Coking Coal Contracts Seen Slipping to Record Low, Survey ShowsBen Sharples
BHP Billiton Ltd., the world’s biggest exporter of steelmaking coal, may face a drop in contract prices to a record low in the third quarter amid rising supply and weaker Asian demand.
Asian buyers will probably pay $165 a metric ton for hard coking coal in the three-month period starting July 1, according to the median estimate of five analysts surveyed by Bloomberg News. That would match the record low for contracts set in the first quarter and compare with $172 a ton in the second quarter. Spot prices have slid 11 percent since March, data compiled by Bloomberg show.
Rising supply from Mongolia and South Africa has added to an increase from Australia, which is rebounding from January floods that shut rail lines and curbed exports. A slowing Chinese economy is also causing weakness in the price, Shuma Uchino, the chief financial officer of Mitsubishi Corp. said in Tokyo on May 8. The Japanese company is a partner in the world’s biggest exporter, the BHP Billiton Mitsubishi Alliance.
“There’s too much supply,” said Daniel Hynes, the Sydney-based head of commodity strategy at CIMB Group Holdings Bhd. who predicts contracts may be settled at $180 a ton. “There’s a recovery from the Australian market, which is compounding weak demand from China and Japan, the biggest importer of premium hard coking coal. That has meant that the market has remained relatively weak.”
Fiona Hadley, a spokeswoman for BHP in Melbourne, declined to comment on contract negotiations.
Hard coking coal closed at $152 a ton on May 1, according to data compiled by Bloomberg from Energy Publishing Inc. The forecasts for the third quarter ranged from $155 to $180 a ton in the Bloomberg survey from May 6 to May 9. Contract prices averaged $210 a ton last year.
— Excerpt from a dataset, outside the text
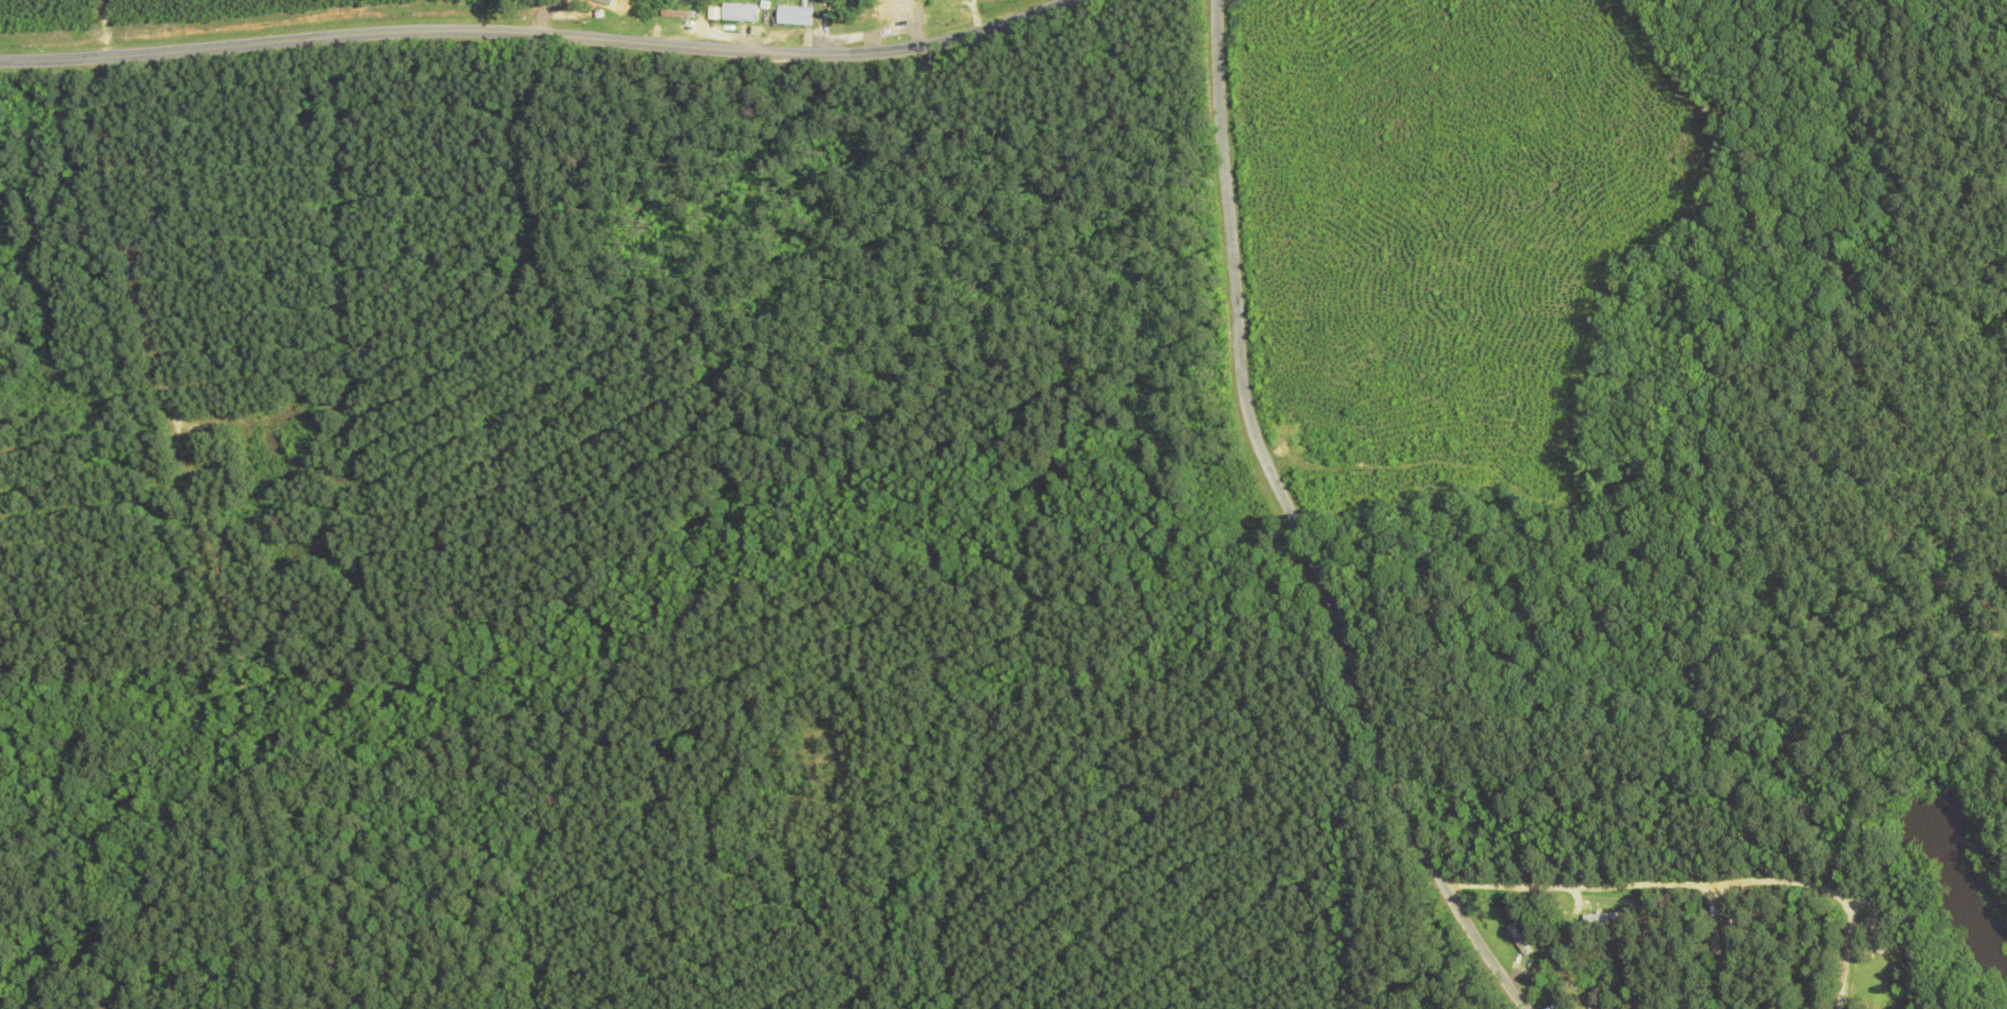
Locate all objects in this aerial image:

Australia’s total metallurgical coal exports climbed 7.9 percent to 12.8 million tons in March, the highest since December, according to data from the Australian Bureau of Statistics. Shipments increased for the first time in three months, the figures show.
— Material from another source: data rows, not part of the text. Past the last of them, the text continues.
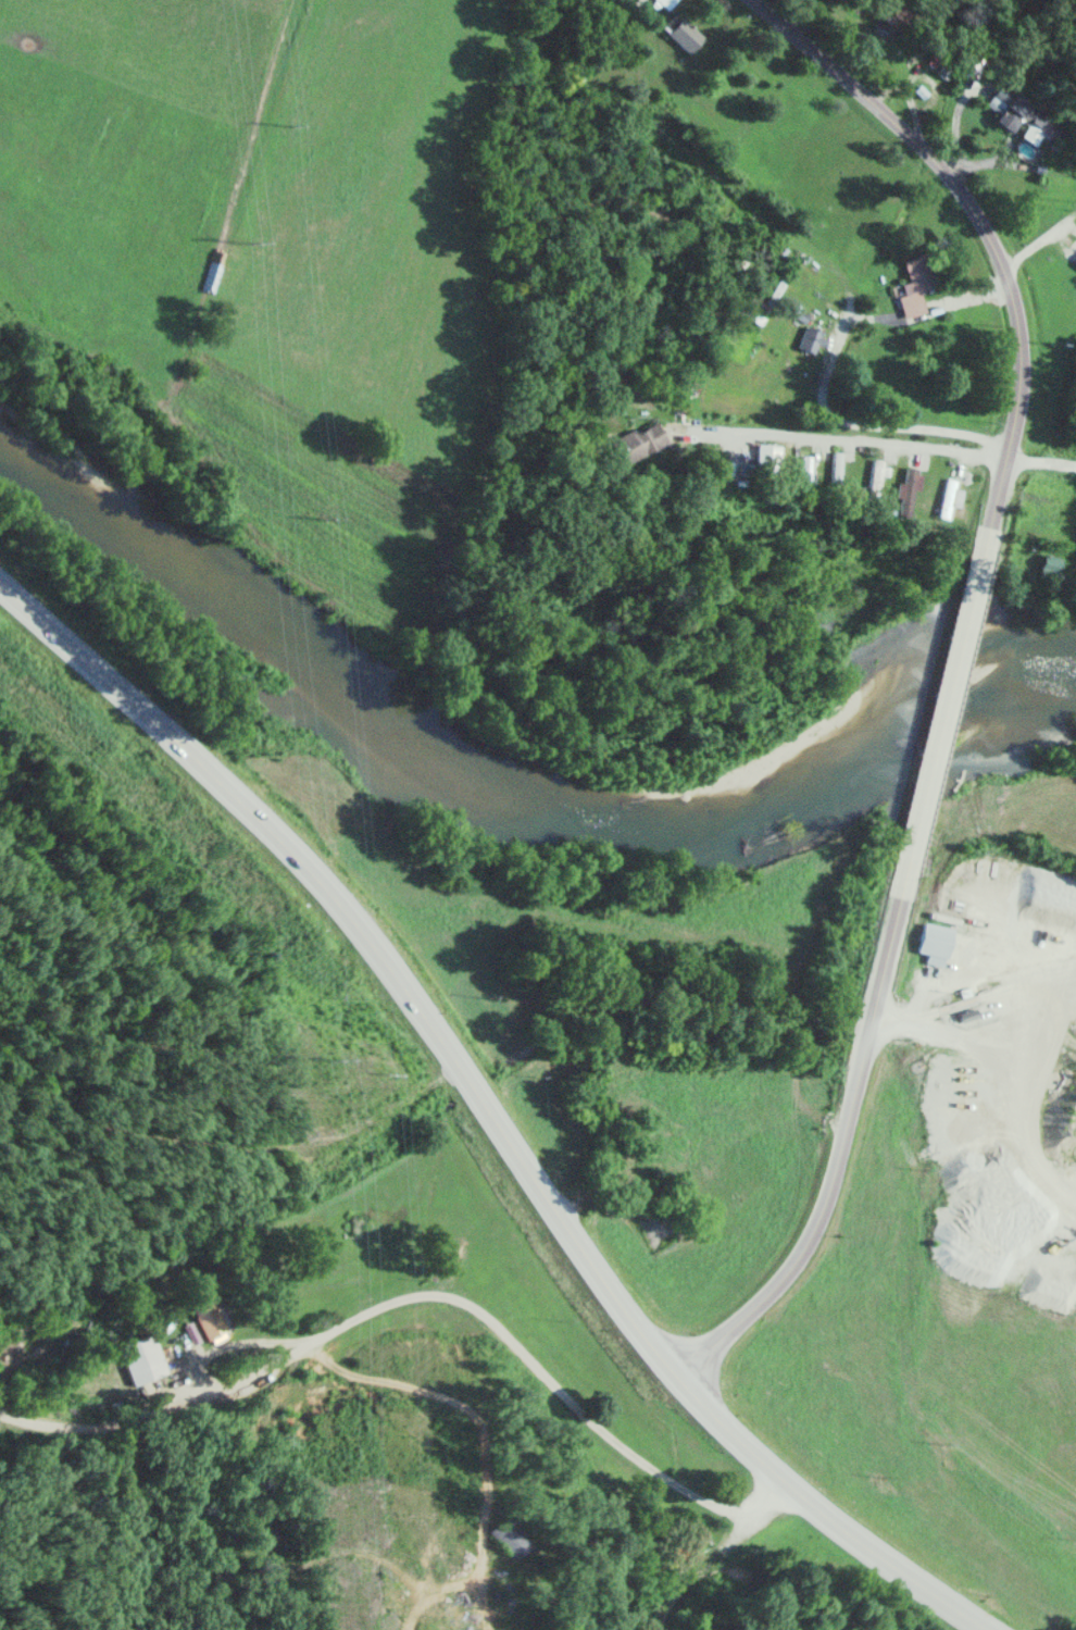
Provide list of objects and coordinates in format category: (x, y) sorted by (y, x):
building: (667, 3)
building: (888, 15)
building: (685, 35)
building: (1026, 116)
road: (984, 223)
building: (915, 290)
road: (871, 317)
building: (811, 341)
road: (827, 401)
building: (639, 442)
road: (876, 447)
building: (765, 456)
building: (838, 465)
building: (949, 493)
building: (1049, 566)
road: (945, 705)
river: (494, 784)
building: (933, 939)
road: (374, 947)
road: (838, 1149)
road: (367, 1313)
building: (209, 1315)
building: (143, 1357)
road: (105, 1419)
road: (648, 1472)
road: (825, 1511)
building: (509, 1536)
Increasing supply from Mongolia and South Africa has weighed on prices, along with weaker demand for steel, National Australia Bank Ltd. said in a May 6 research report. The bank cut its forecast for third-quarter contracts by 11 percent to $155 a ton, from $175 a ton.
Erdenes Tavan Tolgoi LLC, Mongolia’s largest state-owned coal company, resumed shipments to China in late April after a three-month standoff with its biggest customer, according to a government statement on Prime Minister Norovyn Altankhuyag’s comments in parliament on April 19.
The re-balancing of the seaborne metallurgical coal market will be more gradual than previously anticipated, Goldman Sachs Group Inc. said in a May 7 report. The bank cut its 2013 forecast 8 percent to $164 a ton and its third-quarter contract estimate 11 percent to $165 a ton.
“A cautious China demand outlook continues to dictate sentiment, although high levels of Chinese stockpiles are weighing further on coal markets,” Mark Pervan, the head of commodity research at Australia & New Zealand Banking Group Ltd., said in a note May 9. The bank forecast $155 a ton for third-quarter contracts.
Metallurgical-coal suppliers traditionally held annual talks with steelmakers to fix benchmark contracts for the 12 months from April 1, the start of the Japanese financial year. They changed to quarterly negotiations in 2010.